Individual decisions can have a large impact on society as a whole. Individuals decide how to vote, whether or not to stay at home when they feel sick, to drive or to take the bus. In isolation, these individual decisions have a negligible social outcome, but collectively they determine the results of an election and the start of an epidemic. For many years, studying these processes was limited to observing the outcomes or to analysing small samples. New data sources and data analysis tools have made it possible to start studying the behaviour of large numbers of individuals, enabling the emergence of large-scale quantitative social research.
Here, we present an application of these new datasets and methods to qualitatively gauge the probability of the onset of an epidemic, using influenza as a case study.

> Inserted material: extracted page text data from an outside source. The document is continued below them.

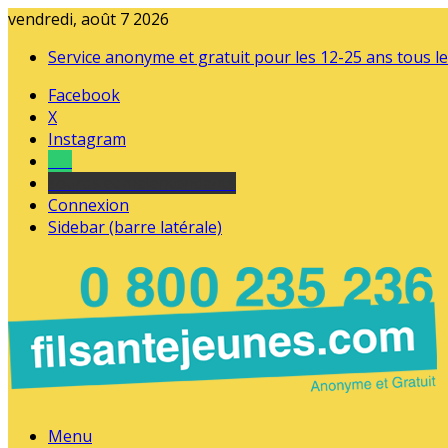
vendredi, août 7 2026
Service anonyme et gratuit pour les 12-25 ans tous le
Facebook
X
Instagram
Tel
sourds et malentendants
Connexion
Sidebar (barre latérale)
Menu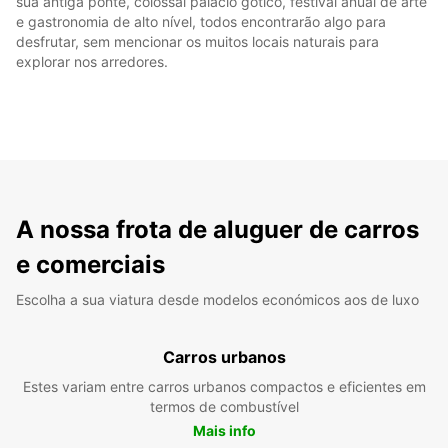
sua antiga ponte, colossal palácio gótico, festival anual de arte
e gastronomia de alto nível, todos encontrarão algo para
desfrutar, sem mencionar os muitos locais naturais para
explorar nos arredores.
A nossa frota de aluguer de carros
e comerciais
Escolha a sua viatura desde modelos económicos aos de luxo
Carros urbanos
Estes variam entre carros urbanos compactos e eficientes em
termos de combustível
Mais info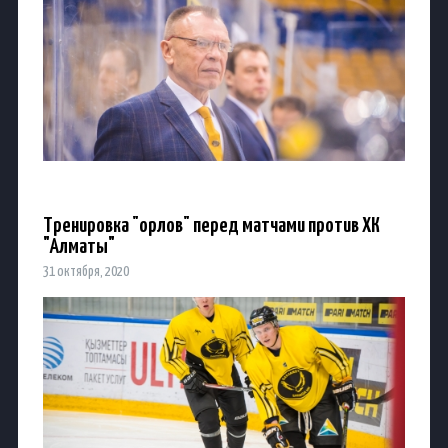
Тренировка "орлов" перед матчами против ХК
"Алматы"
31 октября, 2020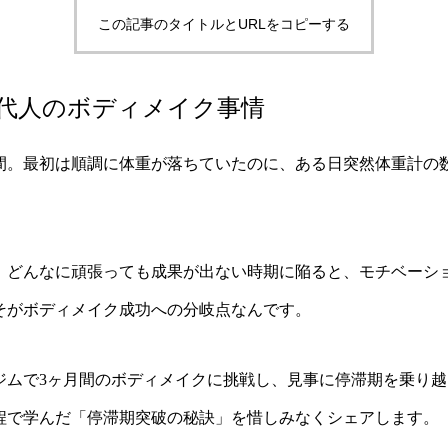
この記事のタイトルとURLをコピーする
代人のボディメイク事情
間。最初は順調に体重が落ちていたのに、ある日突然体重計の
。どんなに頑張っても成果が出ない時期に陥ると、モチベーシ
そがボディメイク成功への分岐点なんです。
ジムで3ヶ月間のボディメイクに挑戦し、見事に停滞期を乗り
程で学んだ「停滞期突破の秘訣」を惜しみなくシェアします。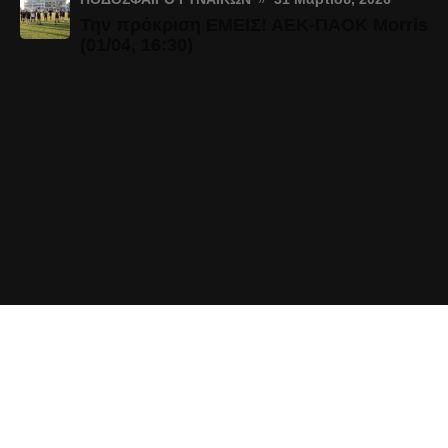
Την πρόκριση ΕΜΕΙΣ! ΑΕΚ-ΠΑΟΚ Morris
(01/04, 16:30)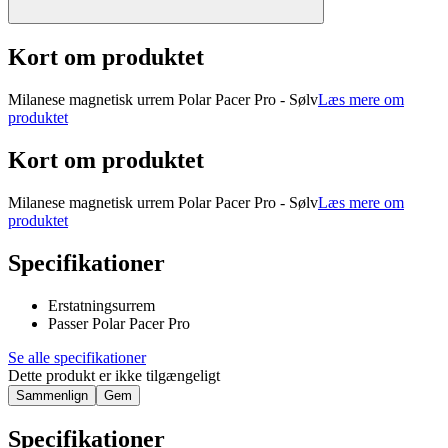
Kort om produktet
Milanese magnetisk urrem Polar Pacer Pro - Sølv
Læs mere om
produktet
Kort om produktet
Milanese magnetisk urrem Polar Pacer Pro - Sølv
Læs mere om
produktet
Specifikationer
Erstatningsurrem
Passer Polar Pacer Pro
Se alle specifikationer
Dette produkt er ikke tilgængeligt
Sammenlign
Gem
Specifikationer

Every year, influenza epidemics affect millions of people and place a strong burden on health care services. A timely knowledge of the onset of the epidemic could allow these services to prepare for the peak. However, very few papers have approached the problem of onset identification, usually focusing on peak prediction. By combining official Influenza-Like Illness (ILI) incidence rates, searches for ILI-related terms on Google (such as flu or fever), and, in the case of Portugal, an on-call triage phone service, Saúde 24 (S24), we were able to reliably identify and signal the influenza outbreak in 8 European countries, anticipating current official alerts by several weeks. This work showed that it is possible to detect and consistently anticipate the onset of the flu season, regardless of the amplitude of the epidemic, with obvious advantages for health care authorities. This method is not limited to one country, specific region or language and, also due to both its simplicity and to the fact that it can be used with different input data, it can be used in early detection of other contagious or seasonal diseases. We also analysed a new and very useful data source: the on-call triage service S24, which receives and expertly responds to nationwide health-related phone calls, providing clinical advice. Being a triage system connected to the medical care network, it can serve to optimize services and direct patients to and away from emergency rooms. Such a system, when properly analysed, can be very useful for the quick identification of new epidemics or outbursts of diseases, whether contagious or not, local or global.